Key employment law changes on the horizon for Spring 2019
We have been enjoying the warmest winter days since records began and Spring is well on its way. We have put together a summary of some of the key employment law changes and potential developments for employers to look out for this Spring and beyond.
Ethnicity pay gap reporting
As we reported last year, the Government has published consultation on requiring employers to publish their ethnicity pay figures. The consultation seeks views on questions including what ethnicity pay information should be reported; what supporting data should be disclosed; whether an employer should be required to publish an action plan for addressing any disparities in ethnicity pay; and what size of employer should be within scope for mandatory ethnicity pay reporting. Consultation closed in January 2019 and we will bring you updates on this as they are published.
Clearly the biggest development for the Spring is Brexit. The UK is currently scheduled to leave the EU on 29 March 2019, but how will employment rights be impacted if there is no deal? The Government has published “Workplace rights if there’s no Brexit deal”. This clarifies that in most cases there will be no changes to workplace rights when the UK leaves the EU; and that “In a ‘no deal’ scenario, there are no expected financial implications or impacts for citizens or businesses operating in the UK (whether UK or EU-based) in regard to workplace rights.” There will, however be some implications in relation to European Works Councils and the insolvency of some employers.
Increased financial penalties for employers
Draft regulations which are due to come into force on 6 April 2019 will quadruple the maximum penalty for an aggravated breach of employment law from £5,000 to £20,000. We are not aware of any reported cases that illustrate what a Tribunal would consider to be “aggravating” features, although a Tribunal may take into account the size of the employer, the duration of the breach of the employment right and the behaviour of the employer and employee.
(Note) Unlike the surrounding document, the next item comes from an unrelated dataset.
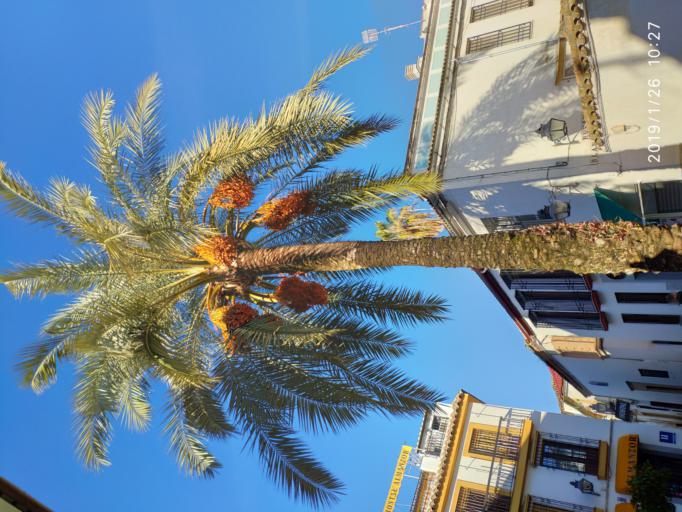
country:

Current explanatory notes state that a Tribunal may be more likely to find that an employer’s behaviour has aggravating features where the action was deliberate or committed with malice; the employer is an organisation with a dedicated HR team; and/or the employer has repeatedly breached the employment right concerned.
With effect from 6 April 2019, new legislation will introduce a right for all workers to be provided with an itemised pay statement and the ability to enforce this right at an employment tribunal. There will be a requirement for itemised payslips to contain the number of hours paid for where a worker is paid hourly. The figures must be specific if different rates of pay apply for different types of work. The Department for Business, Energy and Industrial Strategy has published guidance for employers on the new provisions.
Statutory payments increase
The weekly rate of SSP will increase from £92.05 to £94.25 from 6 April 2019.
Statutory maternity, adoption, paternity and shared parental leave pay will increase from £145.18 to £148.68 per week with effect from 7 April 2019 (or 90% of average weekly earnings if this is less).
National Living Wage
With effect from 1 April, the National Minimum Wage and National Living Wage will increase. The new rates will be:
- £8.21 for workers aged 25 and over;
- £7.70 for workers aged 21 – 24
- £6.15 for workers aged 18 – 20;
- £4.35 for workers aged under 18; and
- £3.90 for apprentices.
New statutory code of practice on sexual harassment
In its response to the Women and Equalities Select Committee’s report on sexual harassment in the workplace, published on 18 December 2018, the Government announced 12 broad action points. These include asking the Equality and Human Rights Commission to develop a statutory code of practice on sexual harassment. It is suggested that observing this code will help employers demonstrate that they have taken reasonable steps to prevent sexual harassment taking place. The Government will also be consulting on a mandatory duty to protect workers from sexual harassment; how best to tackle third-party harassment; protection of interns and volunteers; the possible extension of time limits; and the better regulation of non-disclosure agreements.
Employment tribunal reforms
The Law Commission’s consultation on employment tribunal reform closed in January 2019. The consultation seeks views on issues including whether the three-month time limit for most employment tribunal claims should be changed to six months; and whether the employment tribunal’s limit of £25,000 for breach of contract claims should be increased.
Possible reintroduction of employment tribunal fees?
Tribunal fees were introduced in July 2013. The effect was that a Claimant who issued a claim for unfair dismissal that progressed to a hearing would pay a total fee of £1,200. The Supreme Court held in 2017 that the scheme was unlawful and Tribunal fees were therefore abolished. Claimants who had paid a fee were able to seek a refund. However, the Ministry of Justice has noted recently that the Supreme Court Judgment leaves open the possibility of a new scheme which would strike a balance between increasing employment tribunal funding and safeguarding the delivery of justice. In November 2018 it was suggested in evidence given to the House of Commons Justice Committee that a new fee regime was in development. No timescale for this has been reported, however.